Nevertheless, the genus Macrolaimus Maupas, 1900 currently belonging to the family Chambersiellidae Thorne, 1937 subfamily Macrolaiminae Sanwal, 1971, appears related with Panagrolaimus. Unfortunately, not enough species have been sequenced to clarify its phylogenetic position. To this respect, Kitagami et al. (2019) sequenced a species identified as Panagrolaimus sp. (LC382049), however, it agrees with some species of the genus Macrolaimus according the stoma morphology being showed in the present phylogenetic tree belonging to this last genus (see Supplementary Fig. S1 in Kitagami et al., op. cit.).
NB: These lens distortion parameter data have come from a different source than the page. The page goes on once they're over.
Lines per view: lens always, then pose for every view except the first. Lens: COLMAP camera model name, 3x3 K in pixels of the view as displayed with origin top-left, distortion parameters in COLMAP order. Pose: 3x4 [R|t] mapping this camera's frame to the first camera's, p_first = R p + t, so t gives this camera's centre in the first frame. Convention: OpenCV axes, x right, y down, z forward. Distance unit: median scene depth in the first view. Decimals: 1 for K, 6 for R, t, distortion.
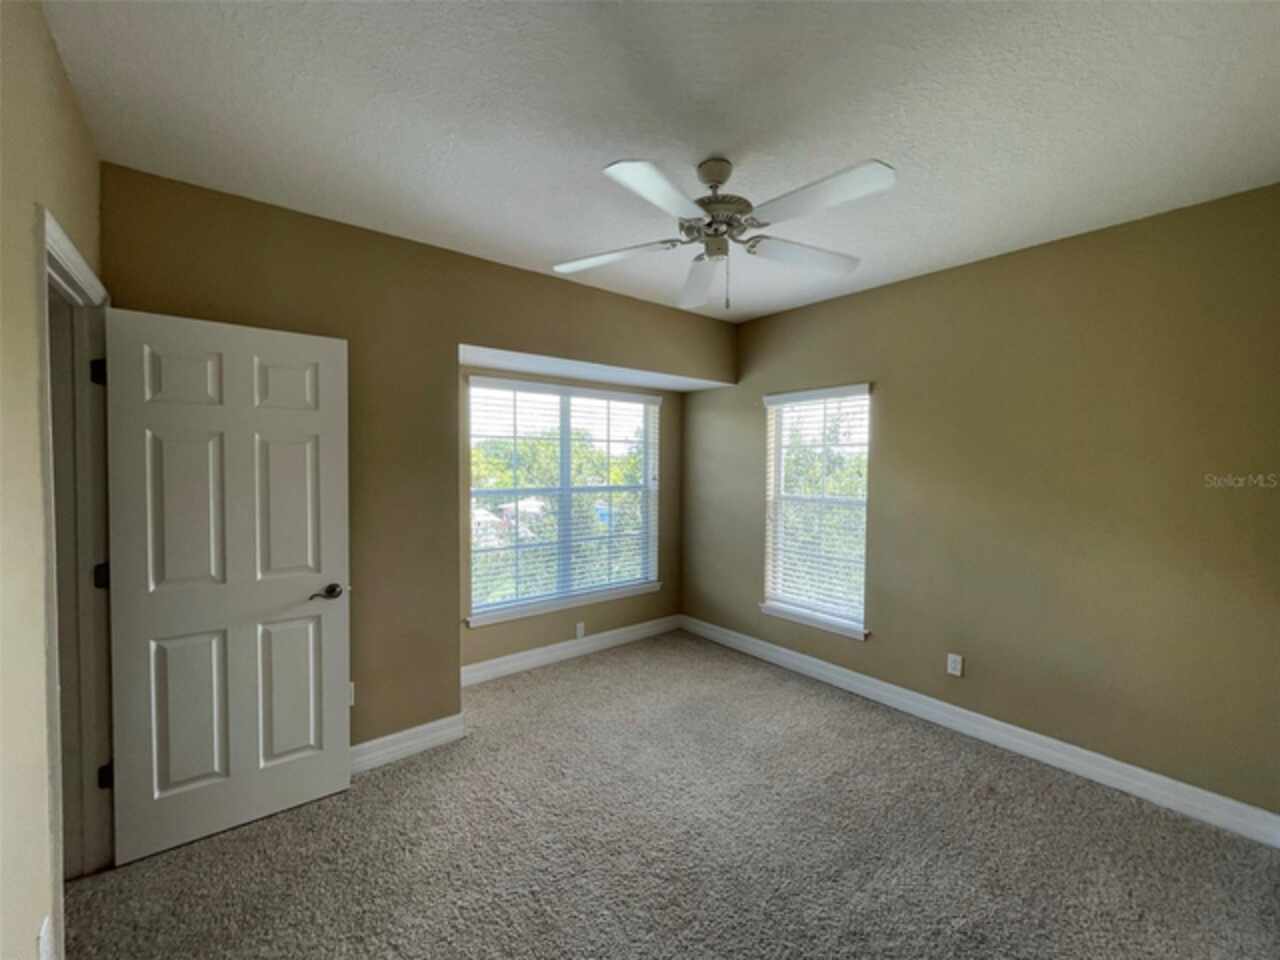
lens RADIAL K [[522.6, 0, 640.0], [0, 522.6, 480.0], [0, 0, 1]] dist [0.001158, 0.000090]
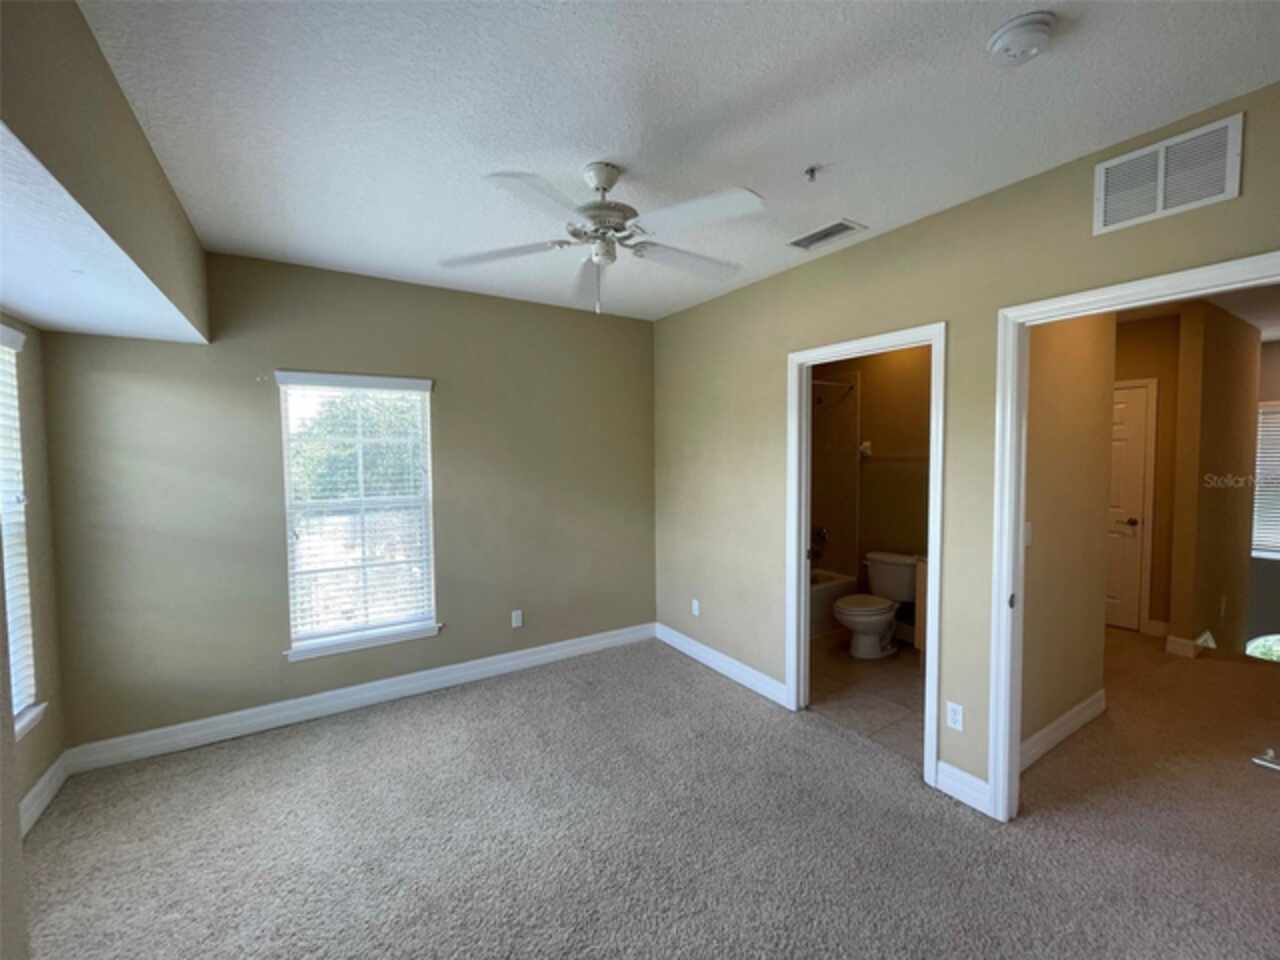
lens RADIAL K [[519.8, 0, 640.0], [0, 519.8, 480.0], [0, 0, 1]] dist [-0.000301, -0.000063]
pose [[0.110566, -0.054439, 0.992377, -0.522765], [0.045931, 0.997712, 0.049614, -0.024064], [-0.992807, 0.040095, 0.112813, 0.495611]]
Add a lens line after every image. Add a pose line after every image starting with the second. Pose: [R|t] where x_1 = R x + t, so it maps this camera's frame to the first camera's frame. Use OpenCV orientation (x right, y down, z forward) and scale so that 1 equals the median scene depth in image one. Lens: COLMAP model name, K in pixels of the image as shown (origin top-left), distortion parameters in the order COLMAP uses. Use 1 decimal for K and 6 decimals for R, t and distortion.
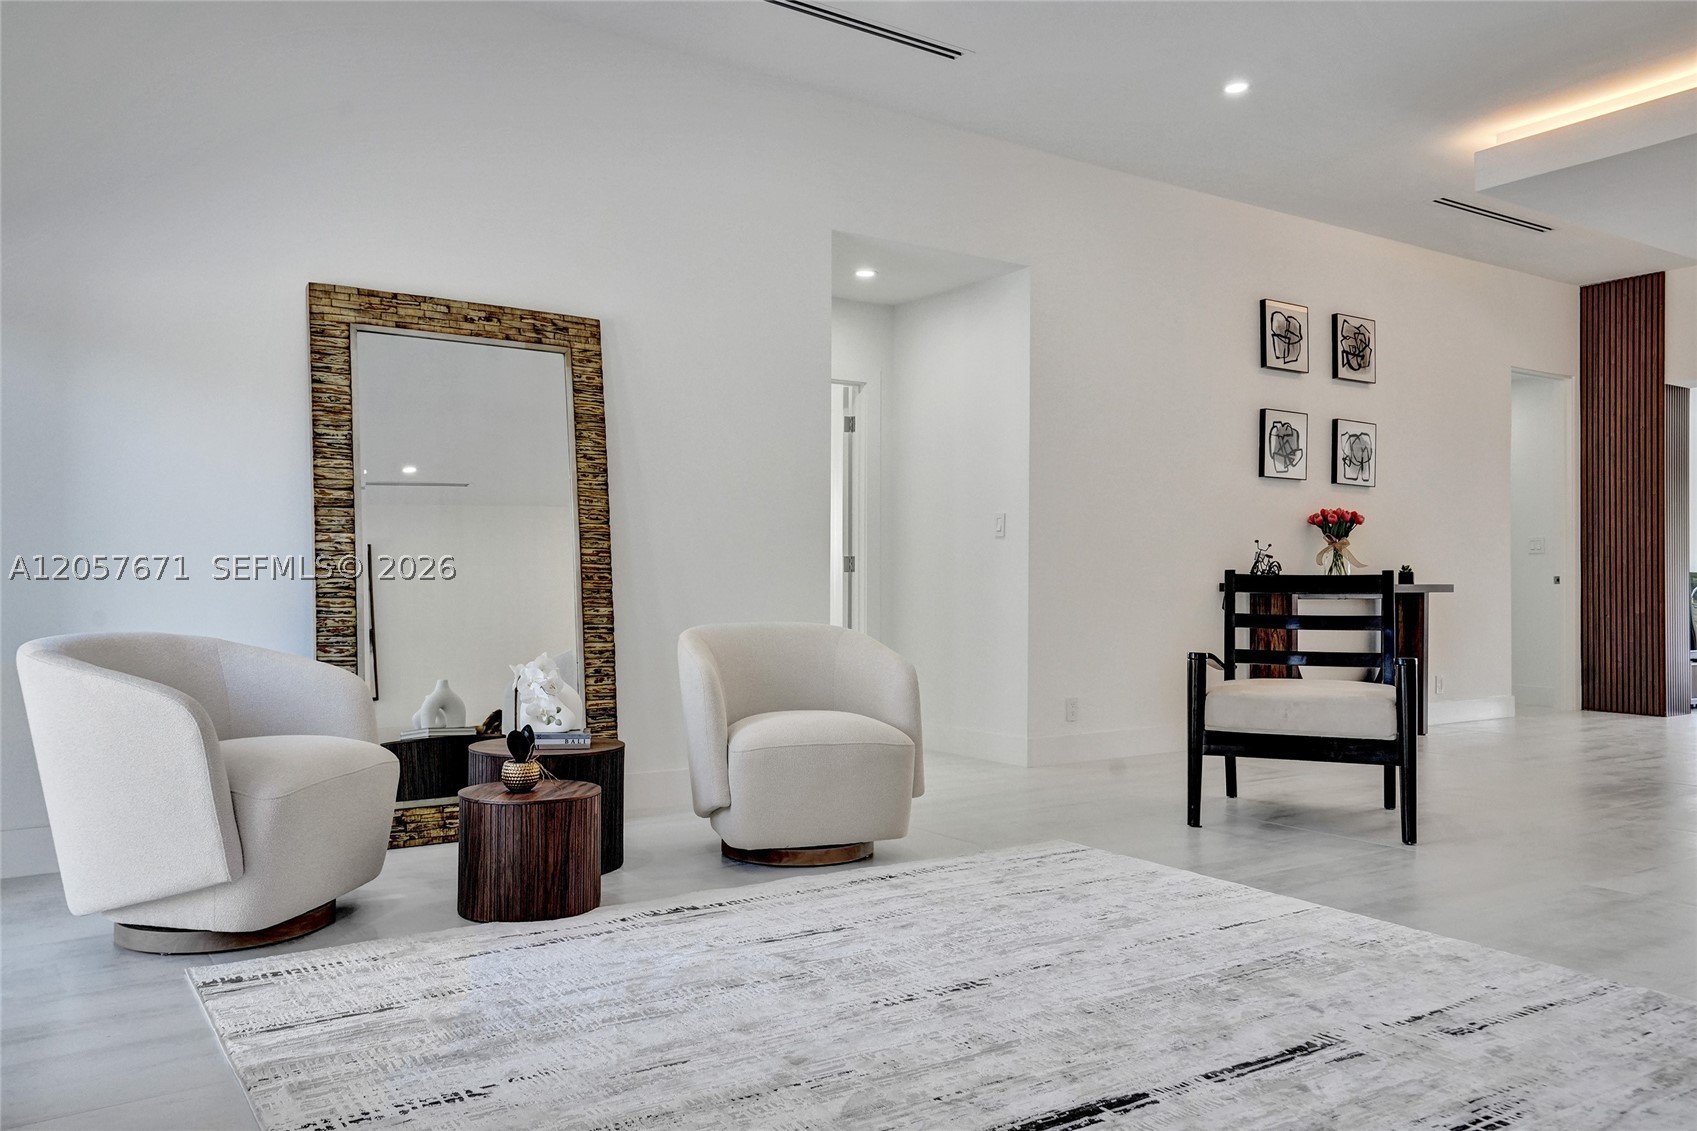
lens RADIAL K [[1272.9, 0, 848.5], [0, 1272.9, 565.5], [0, 0, 1]] dist [0.006357, 0.004089]
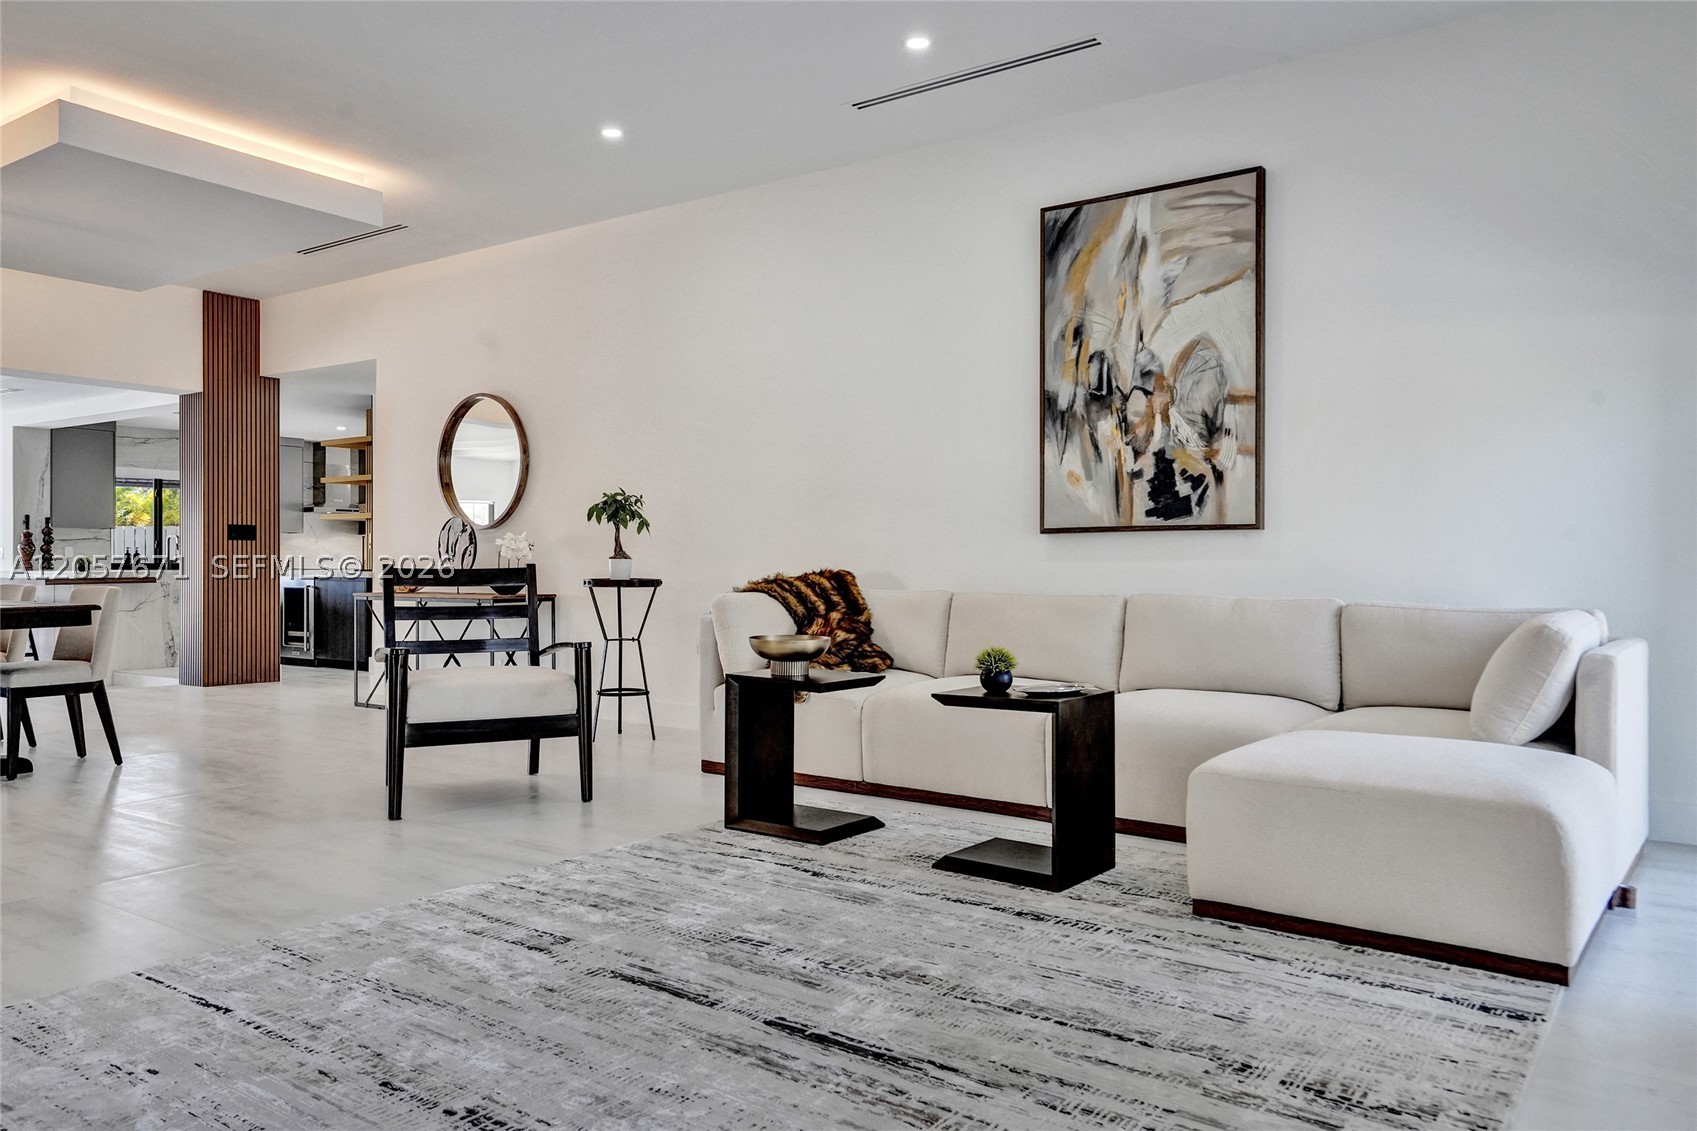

On the other hand, the genera Plectonchus Fuchs, 1930 and Tarantobelus Abolafia and Peña-Santiago, 2018 proposed as belonging to the family Brevibuccidae Paramonov, 1956 by Andrássy (1976, 1984, 2005) and Abolafia and Peña-Santiago (2018), respectively, appear not closely related with this family in this new study. According to this, both genera are transferred to the family Panagrolaimidae. Regarding the genus Plectonchus (with post-equatorial vulva and without post-vulval uterine sac) appears related to the panagrolaimid genus Panagrobelus (with equatorial vulva and very short post-vulval uterine sac); however with only limited 18S rDNA sequence in support of the genus, there is a clear need to obtain detailed morphological and molecular data, without which the genus should be considered incertae sedis until to obtain a detailed morphological-molecular study of its species. Secondly, the genus Tarantobelus appears forming part of a well-supported, separate clade which is proposed now as a new subfamily, Tarantobelinae n. subfam., clearly differentiated from other subfamilies, especially by having short and robust pharyngeal isthmus and vulva post-equatorial. This new subfamily is composed by the only genus Tarantobelus.